Avoid circular dependencies with transient and skipSelf as it will end up with Maximum call stack size exceeded Error. (Yet there is no self explaining error)

Required

By default not provided dependencies will re resolved as undefined, but constructor arguments may be marked as required to throw an error if dependency is not provided.

Ensure to provide all required dependencies to avoid runtime errors. By default, if a dependency is not provided, it will be resolved as undefined. However, you can mark constructor arguments as @Required, which will throw an error if a required dependency is not provided. This helps in early detection of missing dependencies during development.

@Injectable()
export class MyServiceConcrete extends MyServiceAbstract {
  constructor(@Required() public strategy: SomeStrategyAbstract) {}
}

Simple Example

// Preview.tsx
export function Preview() {
  return (
    <DependencyProvider
      provide={[
        /*  RandomNameService is a transient because we need to reassign its constructor parameter,
            but we won't provide it once more but memoize it for component*/
        provideClass(RandomNameService, 'transient'),
        provideClass(Formatter, FormatterUppercase),
        provideValue(NAME_URL, 'https://randomuser.me/api/'),
        /* NAME_GETTER could be value as well, just for the demo purposes lets make it singleton factory */
        provideFactory(
          NAME_GETTER,
          () => ({
            getName: (value: { first: string, last: string, title?: string }) =>
              [value.title, value.first, value.last].filter((x) => x).join(' '),
          }),
          'singleton'
        ),
      ]}
    >
      <SomeNameComponent />
    </DependencyProvider>
  );
}

// SomeNameComponent.tsx
export function SomeNameContainer() {
  const [name, setName] = useState("");
  const test = useResolver(RandomNameService, [])!;

  useEffect(() => {
    test.getName().then((name) => setName(name));
  }, [test]);

  return (
    /*  We are reusing parent Resolver with its implementations, but we override Formatter.

▶ _Material provided_

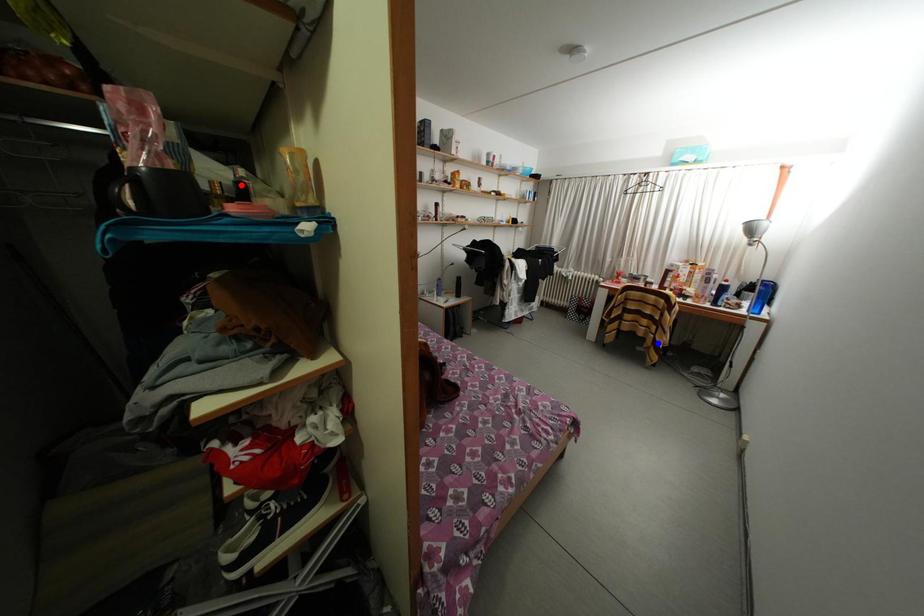
Question: Two points are marked on the image. Which point is closer to the camera?

Choices:
 (A) Blue point is closer.
 (B) Red point is closer.

Answer: (B)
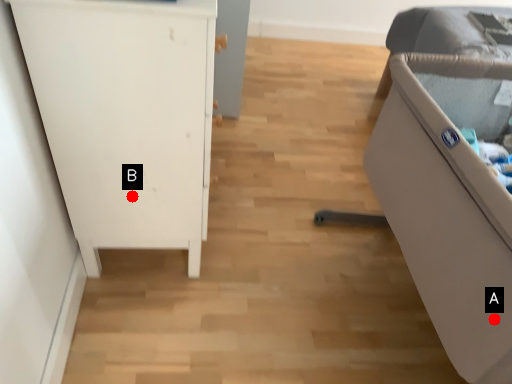
Question: Two points are circled on the image, labeled by A and B beside each circle. Which point is closer to the camera?

Choices:
 (A) A is closer
 (B) B is closer

Answer: (A)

▶ _Problem to work on_
Reproduce the dependency-injection passage above word for word, from its first sentence to its last.

▶ _Response_
Avoid circular dependencies with transient and skipSelf as it will end up with Maximum call stack size exceeded Error. (Yet there is no self explaining error)

Required

By default not provided dependencies will re resolved as undefined, but constructor arguments may be marked as required to throw an error if dependency is not provided.

Ensure to provide all required dependencies to avoid runtime errors. By default, if a dependency is not provided, it will be resolved as undefined. However, you can mark constructor arguments as @Required, which will throw an error if a required dependency is not provided. This helps in early detection of missing dependencies during development.

@Injectable()
export class MyServiceConcrete extends MyServiceAbstract {
  constructor(@Required() public strategy: SomeStrategyAbstract) {}
}

Simple Example

// Preview.tsx
export function Preview() {
  return (
    <DependencyProvider
      provide={[
        /*  RandomNameService is a transient because we need to reassign its constructor parameter,
            but we won't provide it once more but memoize it for component*/
        provideClass(RandomNameService, 'transient'),
        provideClass(Formatter, FormatterUppercase),
        provideValue(NAME_URL, 'https://randomuser.me/api/'),
        /* NAME_GETTER could be value as well, just for the demo purposes lets make it singleton factory */
        provideFactory(
          NAME_GETTER,
          () => ({
            getName: (value: { first: string, last: string, title?: string }) =>
              [value.title, value.first, value.last].filter((x) => x).join(' '),
          }),
          'singleton'
        ),
      ]}
    >
      <SomeNameComponent />
    </DependencyProvider>
  );
}

// SomeNameComponent.tsx
export function SomeNameContainer() {
  const [name, setName] = useState("");
  const test = useResolver(RandomNameService, [])!;

  useEffect(() => {
    test.getName().then((name) => setName(name));
  }, [test]);

  return (
    /*  We are reusing parent Resolver with its implementations, but we override Formatter.